■ TRAVAIL DEMANDÉ ■
1/ Le texte sur Daech en Irak et en Syrie confirme-t-il les affirmations suivantes ? Pour chacune, répondez par oui ou par non et citez mot pour mot le passage qui tranche. (a) En Syrie, les forces de Bachar el Assad ont gardé le contrôle de l'aéroport de Deir-ez-Zor. (b) Le Jabat al Nosra et Ahrar al-Cham sont liés à Daech. (c) En Irak, Daech a engagé un mouvement de recul.
2/ Extrayez du texte sur Daech en Irak et en Syrie le passage qui commence par « En Syrie, Daech » et se poursuit jusqu'à « de la Syrie. », sans rien y changer.

■ TEXTE À LIRE ■

En Irak, « l'Armée terroriste » piétine donc contre les lignes de défense des Peshmergas ; elle recule même dans certains cas face aux forces de sécurité irakiennes. Néanmoins, afin de sanctuariser ses acquis avant l'hiver, Daech multiplie des offensives localisées, notamment dans la vallée de l'Euphrate, sur l'axe Falloujah-Ramadi et dans la province d'Al-Anbar. Il pratique par ailleurs une stratégie de terreur avec des actions de harcèlement, attentats, assassinats et enlèvements dans le Grand Bagdad. L'offensive de Daech a été arrêtée mais le mouvement de recul n'a pas été engagé.
En Syrie, Daech a perdu du terrain face aux combattants kurdes à Kobane, mais recherche des gains plus à l'est, le long de la frontière turque. En outre, il y a dix jours, il a lancé une offensive contre Deir-ez-Zor avec pour objectif la prise de la ville et de son aéroport. Appuyées par de nombreuses frappes aériennes, les forces de Bachar el Assad ont réussi pour l'instant à repousser l'offensive et à garder le contrôle de l'aéroport. Dans le même temps, lundi, le Jabat al Nosra et Ahrar al-Cham, deux mouvances radicales, qui ne sont pas liées à Daech et relèvent de la mouvance d'Al-Qaeda, se sont emparés de deux positions militaires, bases, du régime. Cette avancée du Jabat conforte ses positions au nord-ouest de la Syrie.

■ EXTRAITS DE DONNÉES ■

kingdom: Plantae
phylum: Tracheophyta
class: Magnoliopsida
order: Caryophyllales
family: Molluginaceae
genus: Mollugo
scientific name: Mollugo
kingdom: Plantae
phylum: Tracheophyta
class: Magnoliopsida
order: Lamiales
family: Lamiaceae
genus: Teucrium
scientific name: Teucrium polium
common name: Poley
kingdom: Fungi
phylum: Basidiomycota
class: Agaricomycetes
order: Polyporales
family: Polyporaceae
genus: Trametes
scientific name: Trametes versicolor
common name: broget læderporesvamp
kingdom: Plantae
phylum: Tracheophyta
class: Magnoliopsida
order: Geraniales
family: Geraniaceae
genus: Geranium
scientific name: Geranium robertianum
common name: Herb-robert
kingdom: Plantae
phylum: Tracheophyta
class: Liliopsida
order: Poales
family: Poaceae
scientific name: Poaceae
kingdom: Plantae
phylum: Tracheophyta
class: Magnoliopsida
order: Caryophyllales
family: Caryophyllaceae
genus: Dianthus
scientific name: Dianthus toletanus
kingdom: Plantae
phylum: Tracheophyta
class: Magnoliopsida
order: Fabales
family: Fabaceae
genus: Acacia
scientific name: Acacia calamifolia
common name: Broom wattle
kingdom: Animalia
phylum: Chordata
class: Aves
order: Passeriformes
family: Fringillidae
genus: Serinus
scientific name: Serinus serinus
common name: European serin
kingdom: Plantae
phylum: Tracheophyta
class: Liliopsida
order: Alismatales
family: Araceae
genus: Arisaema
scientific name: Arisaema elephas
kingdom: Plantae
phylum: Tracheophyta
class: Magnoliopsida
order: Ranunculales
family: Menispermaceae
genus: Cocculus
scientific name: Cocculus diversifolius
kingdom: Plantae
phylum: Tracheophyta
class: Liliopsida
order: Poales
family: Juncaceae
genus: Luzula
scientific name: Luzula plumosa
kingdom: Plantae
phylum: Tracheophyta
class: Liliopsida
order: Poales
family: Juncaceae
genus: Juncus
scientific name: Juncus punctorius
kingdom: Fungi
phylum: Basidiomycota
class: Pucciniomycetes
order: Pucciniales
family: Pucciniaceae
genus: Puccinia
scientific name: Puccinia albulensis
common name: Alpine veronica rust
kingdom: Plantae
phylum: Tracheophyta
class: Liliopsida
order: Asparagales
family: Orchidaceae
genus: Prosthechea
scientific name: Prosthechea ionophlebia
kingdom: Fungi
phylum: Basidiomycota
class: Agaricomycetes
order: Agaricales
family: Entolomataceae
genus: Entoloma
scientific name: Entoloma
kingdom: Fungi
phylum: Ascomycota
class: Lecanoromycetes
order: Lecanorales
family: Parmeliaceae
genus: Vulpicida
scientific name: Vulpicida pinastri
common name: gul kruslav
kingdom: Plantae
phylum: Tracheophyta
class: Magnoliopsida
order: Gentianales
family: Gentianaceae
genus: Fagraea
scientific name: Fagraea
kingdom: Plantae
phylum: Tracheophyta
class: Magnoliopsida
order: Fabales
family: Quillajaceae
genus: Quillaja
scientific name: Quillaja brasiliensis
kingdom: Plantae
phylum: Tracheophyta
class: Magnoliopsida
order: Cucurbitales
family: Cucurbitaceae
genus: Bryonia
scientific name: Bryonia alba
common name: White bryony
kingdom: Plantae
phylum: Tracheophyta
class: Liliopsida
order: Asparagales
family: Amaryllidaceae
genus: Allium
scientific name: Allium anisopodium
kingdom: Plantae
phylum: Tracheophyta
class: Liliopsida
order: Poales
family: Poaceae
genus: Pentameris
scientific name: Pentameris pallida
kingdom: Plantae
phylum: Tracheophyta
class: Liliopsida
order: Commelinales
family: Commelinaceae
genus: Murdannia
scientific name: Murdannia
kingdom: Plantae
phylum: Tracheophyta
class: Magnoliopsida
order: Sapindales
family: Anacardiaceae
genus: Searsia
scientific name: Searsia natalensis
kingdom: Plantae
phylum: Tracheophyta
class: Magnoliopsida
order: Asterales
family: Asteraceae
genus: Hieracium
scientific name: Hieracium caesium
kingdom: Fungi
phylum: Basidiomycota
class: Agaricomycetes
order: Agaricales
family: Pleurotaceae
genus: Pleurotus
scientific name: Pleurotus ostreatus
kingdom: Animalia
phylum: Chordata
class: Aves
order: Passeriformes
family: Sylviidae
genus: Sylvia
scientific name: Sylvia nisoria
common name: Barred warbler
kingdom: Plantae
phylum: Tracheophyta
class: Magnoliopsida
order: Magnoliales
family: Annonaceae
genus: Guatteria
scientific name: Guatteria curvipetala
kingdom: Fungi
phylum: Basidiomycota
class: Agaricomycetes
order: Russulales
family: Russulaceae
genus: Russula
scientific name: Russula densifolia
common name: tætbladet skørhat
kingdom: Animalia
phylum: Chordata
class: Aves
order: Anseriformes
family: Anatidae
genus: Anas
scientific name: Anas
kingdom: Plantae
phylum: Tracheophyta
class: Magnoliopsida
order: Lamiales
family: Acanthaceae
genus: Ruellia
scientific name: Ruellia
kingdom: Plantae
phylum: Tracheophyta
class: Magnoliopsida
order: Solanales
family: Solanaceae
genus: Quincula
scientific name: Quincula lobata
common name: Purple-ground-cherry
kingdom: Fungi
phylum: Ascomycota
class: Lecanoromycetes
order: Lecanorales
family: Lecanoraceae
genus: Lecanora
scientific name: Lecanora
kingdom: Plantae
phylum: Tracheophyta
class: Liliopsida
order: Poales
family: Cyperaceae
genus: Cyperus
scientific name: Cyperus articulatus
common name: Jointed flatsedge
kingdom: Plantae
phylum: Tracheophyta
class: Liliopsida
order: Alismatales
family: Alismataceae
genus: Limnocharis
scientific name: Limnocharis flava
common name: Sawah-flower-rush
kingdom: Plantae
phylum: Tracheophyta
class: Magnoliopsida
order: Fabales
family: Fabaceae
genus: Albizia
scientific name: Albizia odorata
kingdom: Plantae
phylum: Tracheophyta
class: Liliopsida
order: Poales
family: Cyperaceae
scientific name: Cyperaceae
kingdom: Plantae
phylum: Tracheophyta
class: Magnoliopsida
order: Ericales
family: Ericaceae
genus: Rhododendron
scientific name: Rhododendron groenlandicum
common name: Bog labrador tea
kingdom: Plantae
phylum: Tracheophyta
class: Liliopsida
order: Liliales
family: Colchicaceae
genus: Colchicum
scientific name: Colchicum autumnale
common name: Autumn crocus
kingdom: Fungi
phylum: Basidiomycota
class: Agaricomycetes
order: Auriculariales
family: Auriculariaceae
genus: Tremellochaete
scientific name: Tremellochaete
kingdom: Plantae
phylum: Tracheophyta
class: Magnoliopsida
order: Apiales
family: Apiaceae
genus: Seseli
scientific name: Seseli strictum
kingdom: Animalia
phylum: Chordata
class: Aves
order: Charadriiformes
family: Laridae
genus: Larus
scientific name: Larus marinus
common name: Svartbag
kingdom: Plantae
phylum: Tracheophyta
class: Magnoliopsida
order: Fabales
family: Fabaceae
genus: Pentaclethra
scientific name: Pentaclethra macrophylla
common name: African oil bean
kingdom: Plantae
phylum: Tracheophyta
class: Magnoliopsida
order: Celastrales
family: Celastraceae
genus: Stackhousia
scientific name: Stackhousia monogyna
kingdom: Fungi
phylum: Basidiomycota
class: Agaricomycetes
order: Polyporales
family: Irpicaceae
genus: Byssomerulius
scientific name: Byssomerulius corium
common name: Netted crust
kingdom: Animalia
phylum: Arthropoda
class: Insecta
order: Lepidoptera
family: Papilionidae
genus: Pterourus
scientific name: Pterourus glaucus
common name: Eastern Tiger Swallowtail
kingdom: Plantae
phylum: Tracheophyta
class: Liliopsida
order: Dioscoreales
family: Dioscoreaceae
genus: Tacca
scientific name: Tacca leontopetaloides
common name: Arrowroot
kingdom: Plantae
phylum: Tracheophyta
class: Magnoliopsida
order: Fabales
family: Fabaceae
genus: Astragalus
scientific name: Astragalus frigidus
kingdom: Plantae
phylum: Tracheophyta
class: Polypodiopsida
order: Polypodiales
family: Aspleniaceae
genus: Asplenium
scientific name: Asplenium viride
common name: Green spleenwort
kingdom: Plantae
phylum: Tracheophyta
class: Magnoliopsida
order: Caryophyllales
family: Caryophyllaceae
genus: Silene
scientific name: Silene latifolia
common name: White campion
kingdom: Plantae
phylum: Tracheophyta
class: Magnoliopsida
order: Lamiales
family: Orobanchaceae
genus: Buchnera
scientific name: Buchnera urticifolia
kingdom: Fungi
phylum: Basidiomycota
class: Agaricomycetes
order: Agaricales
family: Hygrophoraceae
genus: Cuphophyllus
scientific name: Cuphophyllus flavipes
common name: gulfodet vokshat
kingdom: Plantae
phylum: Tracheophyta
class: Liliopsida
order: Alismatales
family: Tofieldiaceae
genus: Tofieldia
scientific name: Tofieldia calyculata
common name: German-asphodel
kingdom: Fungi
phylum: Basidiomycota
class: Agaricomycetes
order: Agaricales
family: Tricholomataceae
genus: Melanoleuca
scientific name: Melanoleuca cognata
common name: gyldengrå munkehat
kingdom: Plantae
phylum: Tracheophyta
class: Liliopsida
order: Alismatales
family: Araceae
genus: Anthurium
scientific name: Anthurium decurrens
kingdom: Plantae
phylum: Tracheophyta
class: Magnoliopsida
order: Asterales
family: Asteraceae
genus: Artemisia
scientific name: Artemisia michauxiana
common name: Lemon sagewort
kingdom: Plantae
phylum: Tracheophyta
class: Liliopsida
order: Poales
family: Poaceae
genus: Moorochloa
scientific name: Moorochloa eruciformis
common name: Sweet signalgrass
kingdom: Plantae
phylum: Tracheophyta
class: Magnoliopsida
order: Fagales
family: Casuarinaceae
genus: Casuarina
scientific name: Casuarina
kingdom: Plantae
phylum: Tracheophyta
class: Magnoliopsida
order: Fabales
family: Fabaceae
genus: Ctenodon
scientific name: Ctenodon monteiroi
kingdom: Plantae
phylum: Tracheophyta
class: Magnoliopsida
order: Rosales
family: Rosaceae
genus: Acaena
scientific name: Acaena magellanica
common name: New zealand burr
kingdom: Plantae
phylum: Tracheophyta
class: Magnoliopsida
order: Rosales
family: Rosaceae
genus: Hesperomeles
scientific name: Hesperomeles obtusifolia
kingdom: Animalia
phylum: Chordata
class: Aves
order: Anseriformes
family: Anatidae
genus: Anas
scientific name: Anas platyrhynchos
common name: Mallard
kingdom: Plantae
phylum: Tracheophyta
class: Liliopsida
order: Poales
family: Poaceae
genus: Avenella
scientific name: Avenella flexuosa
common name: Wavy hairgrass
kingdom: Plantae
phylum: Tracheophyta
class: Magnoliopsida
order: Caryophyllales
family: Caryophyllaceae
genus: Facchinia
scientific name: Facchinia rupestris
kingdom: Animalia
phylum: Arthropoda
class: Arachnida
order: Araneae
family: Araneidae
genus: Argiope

■ SOLUTIONS PROPOSÉES ■
1/
(a) Oui : « les forces de Bachar el Assad ont réussi pour l'instant à repousser l'offensive et à garder le contrôle de l'aéroport ».
(b) Non : « qui ne sont pas liées à Daech et relèvent de la mouvance d'Al-Qaeda ».
(c) Non : « L'offensive de Daech a été arrêtée mais le mouvement de recul n'a pas été engagé. »

2/
En Syrie, Daech a perdu du terrain face aux combattants kurdes à Kobane, mais recherche des gains plus à l'est, le long de la frontière turque. En outre, il y a dix jours, il a lancé une offensive contre Deir-ez-Zor avec pour objectif la prise de la ville et de son aéroport. Appuyées par de nombreuses frappes aériennes, les forces de Bachar el Assad ont réussi pour l'instant à repousser l'offensive et à garder le contrôle de l'aéroport. Dans le même temps, lundi, le Jabat al Nosra et Ahrar al-Cham, deux mouvances radicales, qui ne sont pas liées à Daech et relèvent de la mouvance d'Al-Qaeda, se sont emparés de deux positions militaires, bases, du régime. Cette avancée du Jabat conforte ses positions au nord-ouest de la Syrie.